The stock market is booming.


Bitcoin is soaring.

Gold is merely up for the year, but up is better than down.

Even silver is slightly positive this year.

When the economy rocks on like this, defenders of the U.S. cent are most under threat.


When people generally are feeling better off, they often abandon thrifty, penny-pinching ways.

Many a family hoard of coins helped pay the bills after the financial crash hit in 2008.

But what’s a jar of pennies worth psychologically when Bitcoin is rising 10 percent or more each day?

This is when the U.S. cent is in the most danger.

The logic is there to abolish it.

It costs more than one cent to make.

The last available Mint annual report for fiscal year 2016 shows that it cost 1.5 cents to make each cent.

With the price of zinc soaring 40 percent or so this year, you can bet it doesn’t cost less now despite the best efforts to ramp up productivity.

In this environment of optimism and high rollers, what’s a cent? Let it go.

That’s the case against the denomination.

Holding the defensive line are most collectors, who still are emotionally attached to coins that caught their attention 50, 60 or 70 years ago.

But how long will they feel this way?

The current high-rolling economy is also getting people more comfortable without using coins at all.

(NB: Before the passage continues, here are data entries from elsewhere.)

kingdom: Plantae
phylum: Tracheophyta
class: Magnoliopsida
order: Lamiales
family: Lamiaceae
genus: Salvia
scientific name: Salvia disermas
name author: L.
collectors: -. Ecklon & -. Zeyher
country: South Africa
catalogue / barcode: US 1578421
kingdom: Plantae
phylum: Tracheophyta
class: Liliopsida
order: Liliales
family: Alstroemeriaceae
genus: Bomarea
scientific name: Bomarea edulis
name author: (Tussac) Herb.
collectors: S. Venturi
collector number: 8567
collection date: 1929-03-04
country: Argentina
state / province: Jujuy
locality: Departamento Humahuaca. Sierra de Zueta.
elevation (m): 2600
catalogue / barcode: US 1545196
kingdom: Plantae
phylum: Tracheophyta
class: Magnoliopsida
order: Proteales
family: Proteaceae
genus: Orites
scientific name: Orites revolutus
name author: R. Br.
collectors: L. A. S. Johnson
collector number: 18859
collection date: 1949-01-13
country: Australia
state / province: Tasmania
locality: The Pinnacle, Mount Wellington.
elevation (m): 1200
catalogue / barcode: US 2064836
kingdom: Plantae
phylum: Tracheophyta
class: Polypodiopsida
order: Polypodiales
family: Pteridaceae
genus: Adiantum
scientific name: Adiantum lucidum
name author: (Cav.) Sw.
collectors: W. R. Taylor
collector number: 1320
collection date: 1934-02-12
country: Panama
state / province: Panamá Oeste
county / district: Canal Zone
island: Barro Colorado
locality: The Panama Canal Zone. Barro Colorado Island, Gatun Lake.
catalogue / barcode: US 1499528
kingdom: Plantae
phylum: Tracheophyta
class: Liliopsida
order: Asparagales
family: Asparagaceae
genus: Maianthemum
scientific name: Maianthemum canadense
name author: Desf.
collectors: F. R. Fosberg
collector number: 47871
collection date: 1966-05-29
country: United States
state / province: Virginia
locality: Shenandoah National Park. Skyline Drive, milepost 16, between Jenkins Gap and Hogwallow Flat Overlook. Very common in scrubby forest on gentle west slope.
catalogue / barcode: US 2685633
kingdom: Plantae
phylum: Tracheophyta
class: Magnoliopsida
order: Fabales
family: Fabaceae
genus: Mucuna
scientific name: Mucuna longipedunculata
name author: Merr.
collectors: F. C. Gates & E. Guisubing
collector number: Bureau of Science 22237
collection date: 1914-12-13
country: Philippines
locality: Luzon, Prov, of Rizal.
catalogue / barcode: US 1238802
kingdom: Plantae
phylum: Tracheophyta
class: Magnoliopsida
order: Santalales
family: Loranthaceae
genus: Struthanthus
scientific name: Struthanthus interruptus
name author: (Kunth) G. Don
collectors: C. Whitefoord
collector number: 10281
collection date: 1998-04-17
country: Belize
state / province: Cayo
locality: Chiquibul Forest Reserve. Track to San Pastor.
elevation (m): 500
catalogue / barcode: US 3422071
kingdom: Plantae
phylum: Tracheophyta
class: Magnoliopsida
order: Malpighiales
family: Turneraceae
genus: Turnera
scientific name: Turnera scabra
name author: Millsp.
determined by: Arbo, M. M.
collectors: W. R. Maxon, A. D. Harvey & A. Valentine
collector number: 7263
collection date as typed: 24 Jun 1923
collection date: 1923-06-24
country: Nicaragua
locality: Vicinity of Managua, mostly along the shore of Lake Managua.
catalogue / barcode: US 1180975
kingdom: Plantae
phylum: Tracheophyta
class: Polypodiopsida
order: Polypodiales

It is a well documented fact that people who pay for things electronically spend more than if they had to take out a wallet and actually hand over physical cash.

When I took my elderly mother to her monthly visit to the credit union, I saw new notices of the various options customers could use to pay their bills using their cell phones.

This is the first time I have seen them posted there.

These would not be up for viewing if their customers were not pushing to use these forms of electronic payment.

So take your pick; whether the cent dies because so many Americans are feeling rich or because they have abandoned all forms of cash, the defenders of the one-cent coin need to be vigilant.

They have a lot to fend off right now.